To hear from various stakeholders around the Capitol, you’d never know it. The predictions of doom from, to name one interest group, higher education if current budget proposals pass would make you think the budget was in a perpetual deficit.
The issue is the guardrails. The General Assembly, as one of its first orders of business this year, passed rules that severely limit spending options for the next few years to direct surpluses toward paying pension obligations rather than funding new programs. Proponents, including the governor, say this is necessary so that the state doesn’t go right back into crisis once the good times end, as they inevitably will.
Lawmakers may object, but the rules are in place as passed by the Assembly. Now everyone has to live with them. The result is that many people are going to be disappointed with whatever budget is ultimately passed.
Interest groups are using the current interim period as a time to make their cases. Leaders of the state college and university system say they are facing hundreds of layoffs and potentially the closure of campuses. Nonprofit groups say their workers, called “heroes” during the height of the pandemic, deserve to be treated as such.
But not all groups making their case are the same. Take, for instance, the campaign being led to speed up a K-12 spending increase, which is being championed by a coalition of education leaders and the Connecticut Conference of Municipalities. There is no one who would say education doesn’t deserve more, but this is not a straightforward request.
The crux of the issue is an already planned increase in the Education Cost Sharing grant that supplements local property taxes to pay for public schools. A coalition active in Hartford wants that increase phased in faster. It is also seeking increased funding for charter schools, which has been much less discussed.

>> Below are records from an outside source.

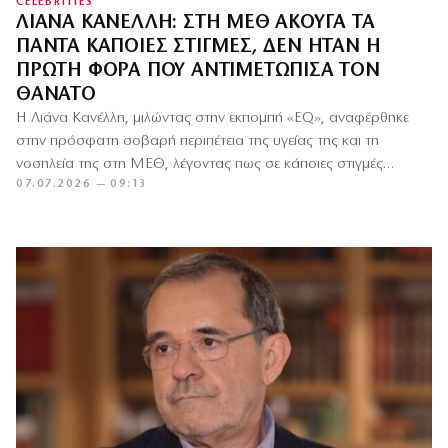
CELEBRITIES
ΛΙΆΝΑ ΚΑΝΈΛΛΗ: ΣΤΗ ΜΕΘ ΆΚΟΥΓΑ ΤΑ
ΠΆΝΤΑ ΚΆΠΟΙΕΣ ΣΤΙΓΜΈΣ, ΔΕΝ ΉΤΑΝ Η
ΠΡΏΤΗ ΦΟΡΆ ΠΟΥ ΑΝΤΙΜΕΤΏΠΙΣΑ ΤΟΝ
ΘΆΝΑΤΟ
Η Λιάνα Κανέλλη, μιλώντας στην εκπομπή «EQ», αναφέρθηκε
στην πρόσφατη σοβαρή περιπέτεια της υγείας της και τη
νοσηλεία της στη ΜΕΘ, λέγοντας πως σε κάποιες στιγμές…
07.07.2026 — 09:13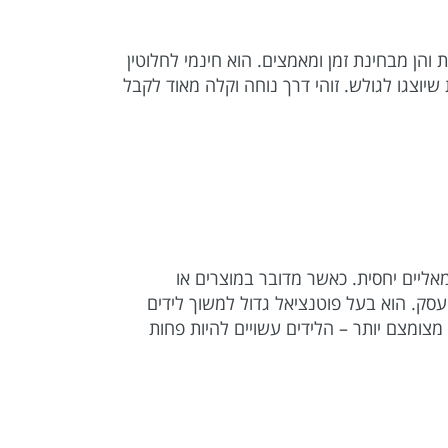
והן מבחינת זמן ומאמצים. הוא חינמי לחלוטין
שיוצגו לגולש. זוהי דרך נוחה וקלה מאוד לקבל
מאליים יחסית. כאשר מדובר במוצרים או
עסק. הוא בעל פוטנציאל גדול למשוך לידים
מצומצם יותר – הלידים עשויים להיות פחות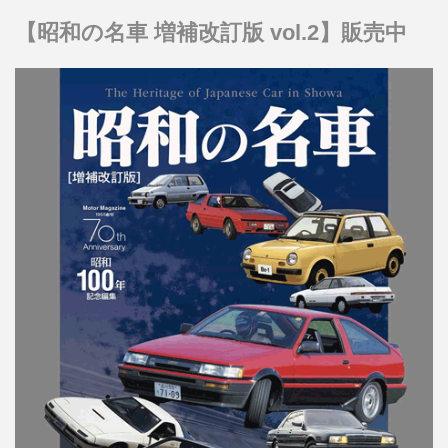
【昭和の名車 増補改訂版 vol.2】販売中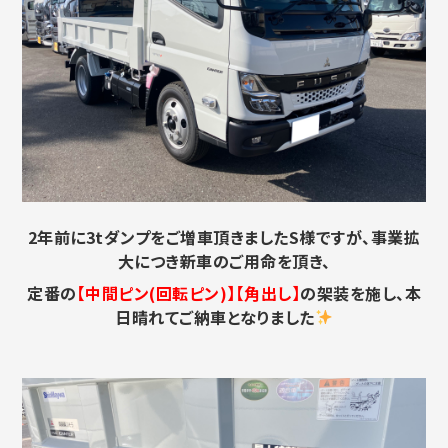
2年前に3tダンプをご増車頂きましたS様ですが、事業拡
大につき新車のご用命を頂き、
定番の
【中間ピン(回転ピン)】【角出し】
の架装を施し、本
日晴れてご納車となりました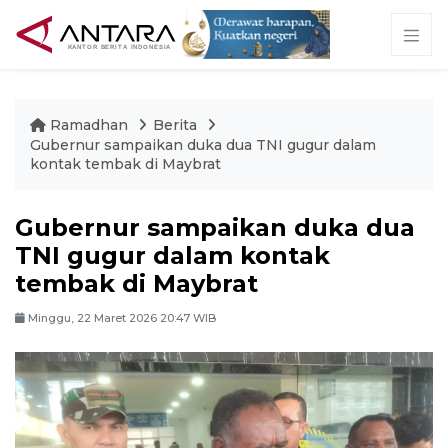
Ramadhan
Berita
Gubernur sampaikan duka dua TNI gugur dalam
kontak tembak di Maybrat
Gubernur sampaikan duka dua
TNI gugur dalam kontak
tembak di Maybrat
Minggu, 22 Maret 2026 20:47 WIB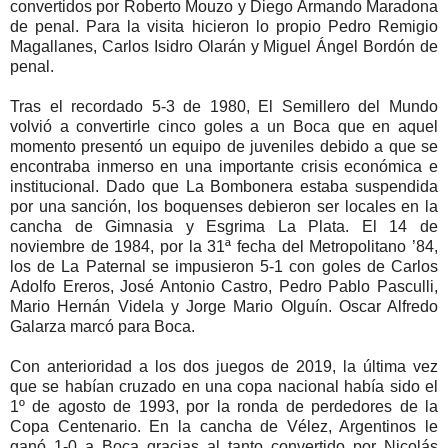
convertidos por Roberto Mouzo y Diego Armando Maradona
de penal. Para la visita hicieron lo propio Pedro Remigio
Magallanes, Carlos Isidro Olarán y Miguel Ángel Bordón de
penal.
Tras el recordado 5-3 de 1980, El Semillero del Mundo
volvió a convertirle cinco goles a un Boca que en aquel
momento presentó un equipo de juveniles debido a que se
encontraba inmerso en una importante crisis económica e
institucional. Dado que La Bombonera estaba suspendida
por una sanción, los boquenses debieron ser locales en la
cancha de Gimnasia y Esgrima La Plata. El 14 de
noviembre de 1984, por la 31ª fecha del Metropolitano ’84,
los de La Paternal se impusieron 5-1 con goles de Carlos
Adolfo Ereros, José Antonio Castro, Pedro Pablo Pasculli,
Mario Hernán Videla y Jorge Mario Olguín. Oscar Alfredo
Galarza marcó para Boca.
Con anterioridad a los dos juegos de 2019, la última vez
que se habían cruzado en una copa nacional había sido el
1º de agosto de 1993, por la ronda de perdedores de la
Copa Centenario. En la cancha de Vélez, Argentinos le
ganó 1-0 a Boca gracias al tanto convertido por Nicolás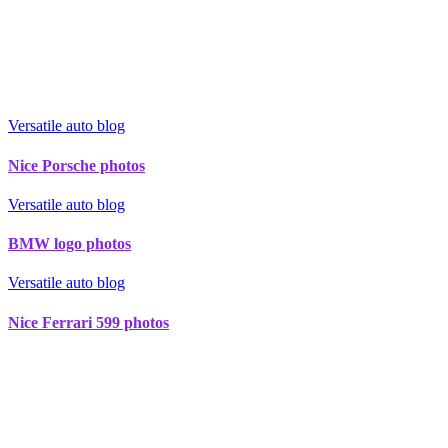
Versatile auto blog
Nice Porsche photos
Versatile auto blog
BMW logo photos
Versatile auto blog
Nice Ferrari 599 photos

Charter schools have their supporters, but if their funding mechanism is going to be changed, it should happen on its own merits, not as an add-on to an otherwise straightforward funding increase to traditional K-12 public schools, which serve a huge majority of students.
Lawmakers and the governor’s office have to make many choices in coming weeks, and due to the nature of this request and its underpublicized aspects, it is clear that the K-12 funding piece could be left behind.